_TASK REQUIREMENTS_. Of all the lines below, output only those starting at the one with "### Unresolved Topics" and ending at the one with "1. Aki. Next", both ends included, exactly as written.

Saved entries
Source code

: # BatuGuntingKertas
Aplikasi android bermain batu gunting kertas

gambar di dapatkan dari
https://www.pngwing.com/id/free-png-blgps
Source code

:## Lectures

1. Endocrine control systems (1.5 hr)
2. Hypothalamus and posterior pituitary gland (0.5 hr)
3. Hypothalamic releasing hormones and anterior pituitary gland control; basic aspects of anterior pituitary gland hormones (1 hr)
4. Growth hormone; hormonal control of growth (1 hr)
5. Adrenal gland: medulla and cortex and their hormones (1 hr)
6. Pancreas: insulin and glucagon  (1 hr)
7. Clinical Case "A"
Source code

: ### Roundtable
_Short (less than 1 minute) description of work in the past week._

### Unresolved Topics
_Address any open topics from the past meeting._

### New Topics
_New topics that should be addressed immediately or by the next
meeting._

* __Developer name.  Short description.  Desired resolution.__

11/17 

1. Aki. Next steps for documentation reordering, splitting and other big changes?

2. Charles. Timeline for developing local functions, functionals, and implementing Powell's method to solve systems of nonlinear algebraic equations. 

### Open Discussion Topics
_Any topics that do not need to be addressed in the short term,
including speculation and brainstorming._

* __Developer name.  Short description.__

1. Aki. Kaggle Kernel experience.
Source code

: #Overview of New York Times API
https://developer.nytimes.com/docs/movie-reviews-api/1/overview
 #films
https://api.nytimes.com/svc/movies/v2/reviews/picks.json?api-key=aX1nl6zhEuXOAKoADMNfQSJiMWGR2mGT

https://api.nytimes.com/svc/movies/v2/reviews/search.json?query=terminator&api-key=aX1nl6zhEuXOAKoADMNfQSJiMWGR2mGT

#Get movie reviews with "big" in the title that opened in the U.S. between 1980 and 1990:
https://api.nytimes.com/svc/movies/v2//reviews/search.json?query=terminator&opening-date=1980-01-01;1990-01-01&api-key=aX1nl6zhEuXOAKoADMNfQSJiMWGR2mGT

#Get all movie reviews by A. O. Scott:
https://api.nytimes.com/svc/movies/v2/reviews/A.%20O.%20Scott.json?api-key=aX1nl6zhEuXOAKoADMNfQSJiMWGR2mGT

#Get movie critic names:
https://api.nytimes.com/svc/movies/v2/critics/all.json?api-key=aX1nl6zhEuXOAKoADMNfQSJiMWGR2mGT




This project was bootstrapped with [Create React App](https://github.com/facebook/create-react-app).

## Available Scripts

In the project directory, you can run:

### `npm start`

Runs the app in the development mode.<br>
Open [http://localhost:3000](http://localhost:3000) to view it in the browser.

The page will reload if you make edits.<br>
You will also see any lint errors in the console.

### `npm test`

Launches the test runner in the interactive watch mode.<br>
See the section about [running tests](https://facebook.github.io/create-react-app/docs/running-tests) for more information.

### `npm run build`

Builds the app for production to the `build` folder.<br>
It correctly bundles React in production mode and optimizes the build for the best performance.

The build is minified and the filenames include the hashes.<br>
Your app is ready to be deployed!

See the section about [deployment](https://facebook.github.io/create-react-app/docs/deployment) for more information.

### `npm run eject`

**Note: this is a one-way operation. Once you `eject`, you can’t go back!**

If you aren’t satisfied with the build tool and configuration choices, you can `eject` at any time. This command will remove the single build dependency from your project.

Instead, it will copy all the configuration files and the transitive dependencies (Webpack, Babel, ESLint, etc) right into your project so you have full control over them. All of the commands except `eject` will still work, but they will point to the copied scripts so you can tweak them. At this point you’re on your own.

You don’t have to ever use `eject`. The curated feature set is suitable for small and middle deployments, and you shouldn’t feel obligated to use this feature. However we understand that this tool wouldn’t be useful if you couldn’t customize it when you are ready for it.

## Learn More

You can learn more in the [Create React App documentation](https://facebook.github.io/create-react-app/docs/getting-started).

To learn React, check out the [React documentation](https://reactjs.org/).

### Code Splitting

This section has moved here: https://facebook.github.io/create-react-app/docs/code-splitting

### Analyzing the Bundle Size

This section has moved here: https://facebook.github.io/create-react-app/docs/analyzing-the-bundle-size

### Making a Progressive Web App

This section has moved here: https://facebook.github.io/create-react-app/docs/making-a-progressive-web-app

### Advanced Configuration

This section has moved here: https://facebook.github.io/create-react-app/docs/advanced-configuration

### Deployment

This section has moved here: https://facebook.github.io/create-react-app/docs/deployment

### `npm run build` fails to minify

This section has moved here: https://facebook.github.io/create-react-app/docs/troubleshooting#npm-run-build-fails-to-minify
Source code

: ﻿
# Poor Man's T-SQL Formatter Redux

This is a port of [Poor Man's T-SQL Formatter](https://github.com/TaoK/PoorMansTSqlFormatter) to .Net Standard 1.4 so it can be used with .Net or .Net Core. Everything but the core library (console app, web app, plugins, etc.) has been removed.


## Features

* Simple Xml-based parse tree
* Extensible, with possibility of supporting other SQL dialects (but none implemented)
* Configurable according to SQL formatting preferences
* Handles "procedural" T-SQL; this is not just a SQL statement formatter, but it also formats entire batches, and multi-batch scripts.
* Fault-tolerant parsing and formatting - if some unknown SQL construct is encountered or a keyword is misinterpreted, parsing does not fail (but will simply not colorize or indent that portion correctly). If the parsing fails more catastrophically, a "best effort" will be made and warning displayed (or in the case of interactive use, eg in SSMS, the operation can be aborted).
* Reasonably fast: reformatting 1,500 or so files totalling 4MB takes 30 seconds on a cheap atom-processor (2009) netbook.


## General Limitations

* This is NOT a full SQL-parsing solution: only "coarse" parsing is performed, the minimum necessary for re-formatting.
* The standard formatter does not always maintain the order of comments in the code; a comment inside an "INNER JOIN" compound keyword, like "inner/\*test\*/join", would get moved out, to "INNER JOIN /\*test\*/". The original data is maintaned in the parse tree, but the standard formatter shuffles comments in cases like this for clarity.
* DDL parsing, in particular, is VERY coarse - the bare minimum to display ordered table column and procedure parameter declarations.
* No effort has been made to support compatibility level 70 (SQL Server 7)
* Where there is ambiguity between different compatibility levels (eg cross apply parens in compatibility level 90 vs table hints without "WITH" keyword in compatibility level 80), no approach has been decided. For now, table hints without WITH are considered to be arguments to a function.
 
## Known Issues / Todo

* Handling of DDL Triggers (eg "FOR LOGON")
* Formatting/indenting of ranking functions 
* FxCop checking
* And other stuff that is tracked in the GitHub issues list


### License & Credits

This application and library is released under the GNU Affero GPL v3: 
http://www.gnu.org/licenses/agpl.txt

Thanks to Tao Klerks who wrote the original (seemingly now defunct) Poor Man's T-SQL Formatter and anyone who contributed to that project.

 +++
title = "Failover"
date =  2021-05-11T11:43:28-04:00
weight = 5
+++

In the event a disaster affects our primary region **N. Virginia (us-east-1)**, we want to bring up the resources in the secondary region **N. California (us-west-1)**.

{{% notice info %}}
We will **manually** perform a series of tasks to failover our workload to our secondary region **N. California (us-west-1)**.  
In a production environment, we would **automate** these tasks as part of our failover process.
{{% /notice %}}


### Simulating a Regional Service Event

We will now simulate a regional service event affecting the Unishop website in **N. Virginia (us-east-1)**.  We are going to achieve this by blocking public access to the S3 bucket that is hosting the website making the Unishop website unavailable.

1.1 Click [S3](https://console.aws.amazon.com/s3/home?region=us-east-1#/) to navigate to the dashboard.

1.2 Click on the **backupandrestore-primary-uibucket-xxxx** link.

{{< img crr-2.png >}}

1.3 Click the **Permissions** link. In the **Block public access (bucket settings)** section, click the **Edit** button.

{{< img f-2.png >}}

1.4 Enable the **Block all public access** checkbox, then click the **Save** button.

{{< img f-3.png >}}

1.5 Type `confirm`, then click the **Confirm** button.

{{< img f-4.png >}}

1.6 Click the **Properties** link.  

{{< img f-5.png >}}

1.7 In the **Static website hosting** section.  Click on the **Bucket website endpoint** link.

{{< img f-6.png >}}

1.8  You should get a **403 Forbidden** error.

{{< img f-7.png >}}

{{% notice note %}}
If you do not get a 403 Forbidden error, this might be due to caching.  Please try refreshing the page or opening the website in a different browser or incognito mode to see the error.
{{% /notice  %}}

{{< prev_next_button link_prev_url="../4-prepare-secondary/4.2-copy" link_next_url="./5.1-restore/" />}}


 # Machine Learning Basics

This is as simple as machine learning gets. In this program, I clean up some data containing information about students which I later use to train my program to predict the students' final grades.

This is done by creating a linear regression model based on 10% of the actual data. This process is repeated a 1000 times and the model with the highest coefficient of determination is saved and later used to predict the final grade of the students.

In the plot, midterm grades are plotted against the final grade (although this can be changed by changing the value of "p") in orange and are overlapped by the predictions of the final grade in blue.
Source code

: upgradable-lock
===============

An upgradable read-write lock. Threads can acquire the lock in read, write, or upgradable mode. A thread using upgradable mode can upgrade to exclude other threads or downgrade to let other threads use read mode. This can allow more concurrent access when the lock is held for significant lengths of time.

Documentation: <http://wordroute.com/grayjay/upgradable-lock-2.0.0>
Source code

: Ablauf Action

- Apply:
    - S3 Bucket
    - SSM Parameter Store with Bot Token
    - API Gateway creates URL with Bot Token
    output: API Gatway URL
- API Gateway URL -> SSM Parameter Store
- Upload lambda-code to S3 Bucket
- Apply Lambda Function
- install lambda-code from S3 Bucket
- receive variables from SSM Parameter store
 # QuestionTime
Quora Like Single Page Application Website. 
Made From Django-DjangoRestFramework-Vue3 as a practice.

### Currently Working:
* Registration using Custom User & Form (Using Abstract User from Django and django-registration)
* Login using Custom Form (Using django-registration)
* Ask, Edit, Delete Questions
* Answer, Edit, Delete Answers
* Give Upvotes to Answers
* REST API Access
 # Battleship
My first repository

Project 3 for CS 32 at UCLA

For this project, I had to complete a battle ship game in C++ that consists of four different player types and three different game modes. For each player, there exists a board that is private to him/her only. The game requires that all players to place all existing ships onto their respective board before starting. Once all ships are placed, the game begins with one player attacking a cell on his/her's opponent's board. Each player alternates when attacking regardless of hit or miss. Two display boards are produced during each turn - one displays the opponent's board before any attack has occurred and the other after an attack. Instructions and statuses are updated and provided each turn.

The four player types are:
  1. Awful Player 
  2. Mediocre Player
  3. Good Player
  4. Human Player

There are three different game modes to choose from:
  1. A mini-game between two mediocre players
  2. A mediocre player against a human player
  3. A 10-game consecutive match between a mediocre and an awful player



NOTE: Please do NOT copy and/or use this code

_RESPONSE BOX_.
### Unresolved Topics
_Address any open topics from the past meeting._

### New Topics
_New topics that should be addressed immediately or by the next
meeting._

* __Developer name.  Short description.  Desired resolution.__

11/17 

1. Aki. Next steps for documentation reordering, splitting and other big changes?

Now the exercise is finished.